The Court of Appeal ruled the back-to-work scheme unlawful in Poundland test case – Employment Solicitor Samantha Mangwana answers the questions the case raises.
1. Why was the back-to-work scheme unlawful?
Although the Court of Appeal said there was nothing wrong in principle with reforming Jobseeker's Allowance or withdrawing it if people failed to participate in back-to-work schemes, the problem was that the Government had gone beyond their powers here.
The manner in which the Regulations were introduced by Iain Duncan-Smith in 2011 about the new back-to-work schemes fell short of the requirements for Parliamentary oversight that the Jobseekers Act 1995 sets out. Those strict requirements were in there for good reason, because of the consequences of serious personal hardship for people who stood to lose Jobseeker's Allowance. It was not enough simply to set up schemes on the Minister for Work and Pensions say-so.
2. What did the Court of Appeal rule this week?
The Court of Appeal's ruling was a departure from the decision of the Administrative Court which had criticised the 2011 Regulations, but did not rule they were unlawful. The Court of Appeal has now done so, and quashed them.
The three judges also agreed with the earlier decision that the individuals who had brought the case had not been properly informed about the rules of the back-to-work schemes and the implications for their benefits. Proper notices were not given, but worse, the information was misleading, and this was fundamentally unfair. For example, one individual had been told he could lose his benefit for up to 6 months, when in fact at that stage there was only a risk of losing 2 weeks benefit, so he was denied a proper choice.

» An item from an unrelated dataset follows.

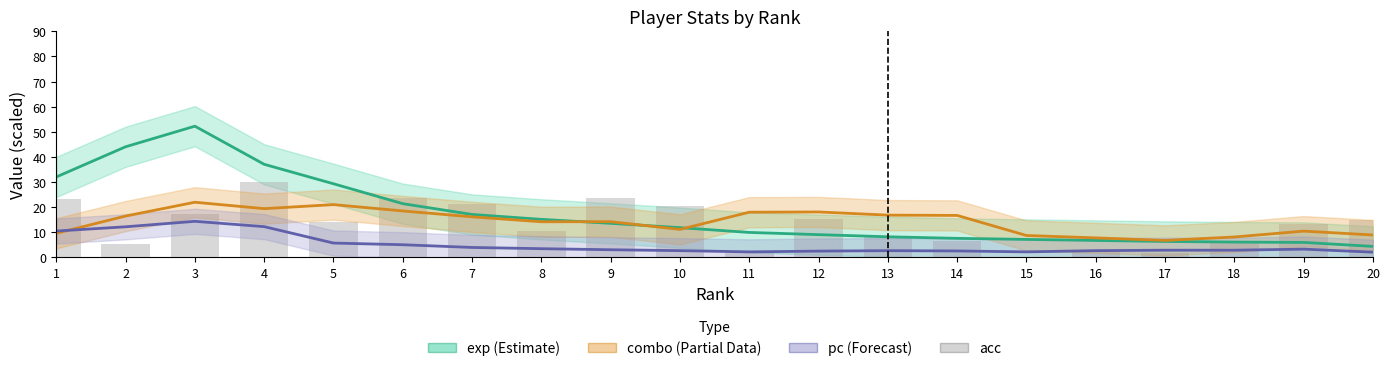

At how many categories does at least one series exceed 32?

4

In situations where sanctions might be applied and benefits withdrawn, it was vital to be crystal clear about the circumstances.
3. What happens now?
The government has said that they were disappointed and surprised by the decision, and intend to appeal to the Supreme Court. If they do so, they will be seeking to overturn this decision on the basis that the 2011 Regulations were sufficiently detailed.
However, if matters are left as they stand, either if the Government do not appeal, or if they appeal and lose again, clearly they have a problem. The Courts have ruled that they got the law wrong, and the 2011 Regulations have been quashed. They can expect people who lost their jobseekers' allowance through sanctions under these schemes to seek to reclaim their benefits.

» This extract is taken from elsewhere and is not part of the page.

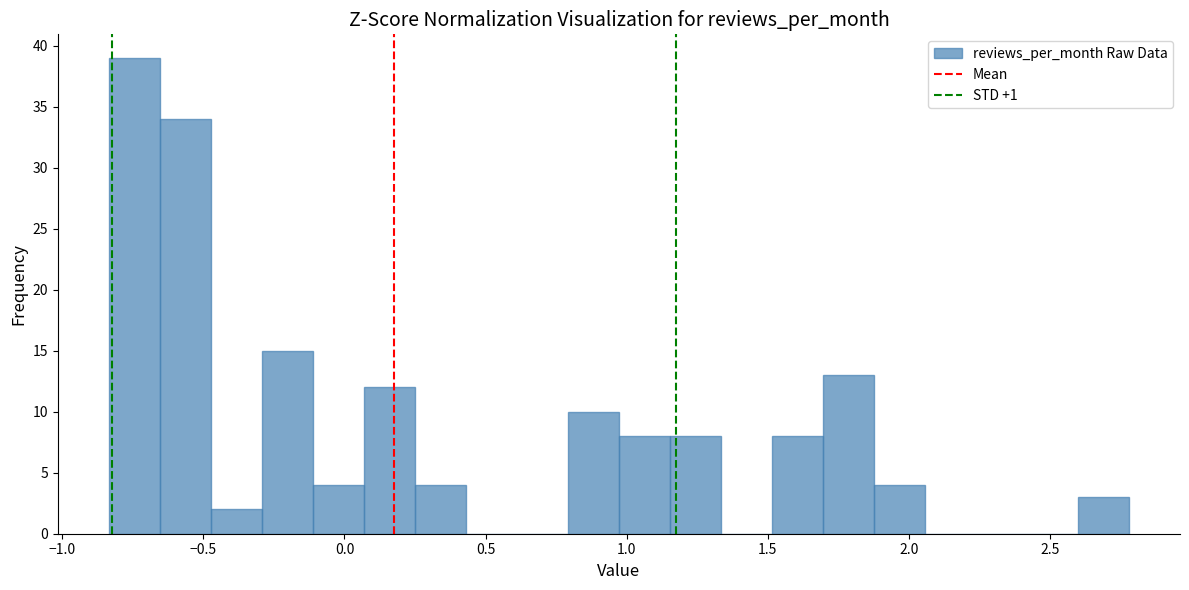

Read against the x-axis, roughly where is the centre of the tallest bar?

-0.75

4. What's all this about slavery?
It had been argued that requiring people to work for free in order to get work experience under these schemes was 'forced labour' and contrary to basic human rights. The Court of Appeal completely dismissed this claim, and pointed to a ruling of the European Court of Human Rights when the argument had come up before. That had concerned a student lawyer in Belgium, who had to work pro bono. It was not contrary to his human rights because the scheme allowed him to gain useful training and professional experience. The idea behind the back-to-work schemes was to give jobseekers useful potential benefits to help them in the job market. Working for free could only be a breach of human rights if it was so excessive or disproportionate to this potential useful outcome.
5. How can a Court decide that the government is wrong like this? Isn't Parliament allowed to change the law to reform the welfare system?
Judicial review is part and parcel of the fabric of our democracy. Parliament is sovereign, and so our elected MPs can pass whatever legislation a majority vote in favour of. But that does not mean that government ministers or local authorities can do whatever they wish in the name of the law. Our courts are here to hold public authorities to account, and ensure they play by the rules which Parliament has set. Someone needs to watch over the watchers after all - unfettered power is a dangerous thing.
The Court of Appeal were very careful to emphasise that the case was not about the social, economic or political merits of the back-to-work schemes. Parliament is entitled to authorise schemes to assist the unemployed get jobs, including the use of sanctions where people forfeit their benefits if they refuse to participate without good reason. But that doesn't mean that proper processes can be ignored. Our system has checks and balances that are there to protect us. And it is the role of the courts to hold the Executive to account where they fall short of those strict requirements.
The current government has announced proposals that, if passed, will make it much harder to bring judicial reviews in future. It's easy to see why ministers might get annoyed with pesky courts getting in the way and telling them they can't do things when they get it wrong. But that's precisely why we have judicial review. It's to promote better decision-making and better government. No shoddy schemes and regulations in this country - that's for tinpot dictatorships. We are entitled to demand the very highest standards of law and order.
Samantha Mangwana is an Employment Solicitor at Slater and Gordon Lawyers in London.